Egypt accounts for a surprisingly modest share of India’s trade with the Arab world, even though the political relations between the two countries are very old and rather warm. In 1955, India and Egypt signed a Treaty of Friendship, followed by a trade agreement in 1978.
And yet, in 2005, trade stood at just over $1.2 billion, rising to $5.45 billion in 2013, before falling off again to $3.25 billion in 2016-2017. This was despite a stock of Indian investments in Egypt totalling nearly $3 billion and the presence in Egypt of more than 52 Indian companies, half of them in the textile and construction sectors.
In all, despite the presence of dozens of Indian companies in the North African countries, trade with these six countries stands at around $7.8 billion. Adding India’s trade with Sudan ($1.3 billion) brings the total figure to $9.1 billion, or one twelfth the amount of India’s trade with the GCC countries ($111 billion) and only one fifteenth the amount of its trade with the Arab countries as a whole ($140 billion).
General Conclusion
It is apparent from the above that the rise of India, following that of China, is undeniably one of the highlights of the 21st century. Not only has India become the third largest energy consumer, it has also become the third largest importer. India shares the same ambition with China: to open up to the Arab world as a whole, not only as a source of energy, but also as a source of financing, investment opportunities and, especially, insatiable markets. Trade shows this clearly: $250 billion in Chinese trade with the Arab countries and nearly $140 billion in Indian trade (2017).
However, India’s dealings with the Arab countries differ from China’s due to the involvement of its private companies, which, today, are the main agents of its commercial strategy and which act either by acquiring local companies to access local markets (Egypt or Algeria), by creating joint ventures with local companies (Morocco), or simply by implementing new activities (Jordan, Egypt or Tunisia and the Gulf countries).

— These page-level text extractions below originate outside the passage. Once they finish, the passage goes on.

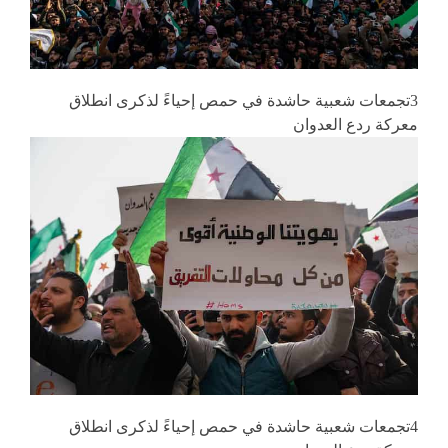
3تجمعات شعبية حاشدة في حمص إحياءً لذكرى انطلاق
معركة ردع العدوان
4تجمعات شعبية حاشدة في حمص إحياءً لذكرى انطلاق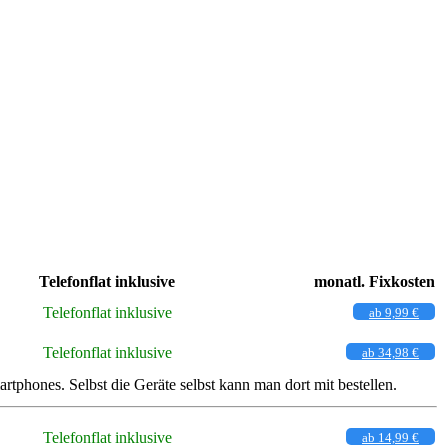
Telefonflat inklusive
monatl. Fixkosten
Telefonflat inklusive
ab 9,99 €
Telefonflat inklusive
ab 34,98 €
hones. Selbst die Geräte selbst kann man dort mit bestellen.
Telefonflat inklusive
ab 14,99 €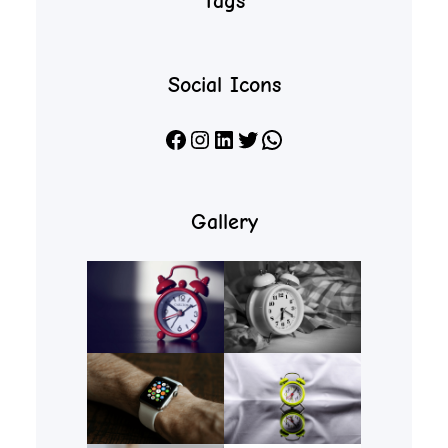
Tags
Social Icons
Facebook
Instagram
LinkedIn
X
WhatsApp
Gallery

India also differs from China in the size of the Indian diaspora in Arab countries, consisting of more than 7 million Indians, mainly in the Gulf countries.

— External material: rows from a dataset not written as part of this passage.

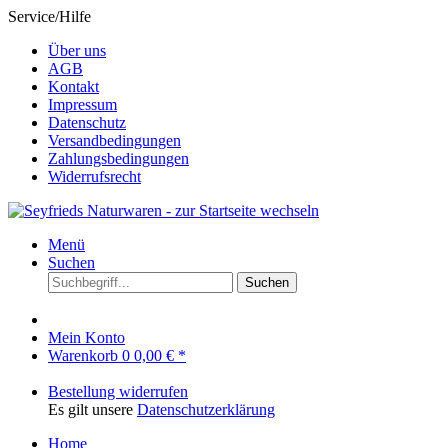
Service/Hilfe
Über uns
AGB
Kontakt
Impressum
Datenschutz
Versandbedingungen
Zahlungsbedingungen
Widerrufsrecht
Menü
Suchen
Suchen
Mein Konto
Warenkorb
0
0,00 € *
Bestellung widerrufen
Es gilt unsere
Datenschutzerklärung
Home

However, although India has seen remarkable growth in recent years, it is still far from competing with Chinese ambitions, especially the new Silk Roads project, or “Belt and Road Initiative,” in which it does not participate.
Notes
[1] Khader, Bichara. L’Europe et les pays arabes : cousins, voisins. Paris: Publisud, 1992; Khader, Bichara. Europa y mundo árabe: una evaluación crítica de las políticas europeas (1958- 2015). Barcelona: IEMed-Icaria, 2015.
[2] Khader, Bichara. “The Chinese Breakthrough in the Arab and Mediterranean Markets” in IEMed Mediterranean Yearbook 2018. Barcelona: IEMed, 2018.

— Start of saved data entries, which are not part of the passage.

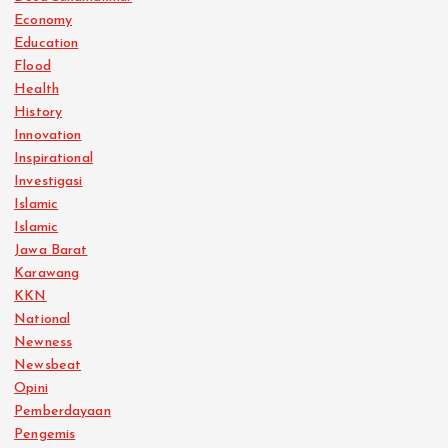
Economy
Education
Flood
Health
History
Innovation
Inspirational
Investigasi
Islamic
Islamic
Jawa Barat
Karawang
KKN
National
Newness
Newsbeat
Opini
Pemberdayaan
Pengemis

[3] Various authors. “Les relations entre la Chine et les pays arabes” in Al -Mustaqbal al Arabi (three issues: May, June and July, 2017). Beirut: Centre d’Etudes de l’Unité Arabe, 2017.
[4] Gupta, Ranjit. “India’s Relations with West Asia: A New Era Dawns”. Middle East Institute, 7 March 2017 (www.mei.edu/publications/indias-relations-west-asia-new-era-dawns).
[5] Khaleej Times, 12 February 2018.
[6] El Temmimi, Nasser. Arab News, 29 July 2017.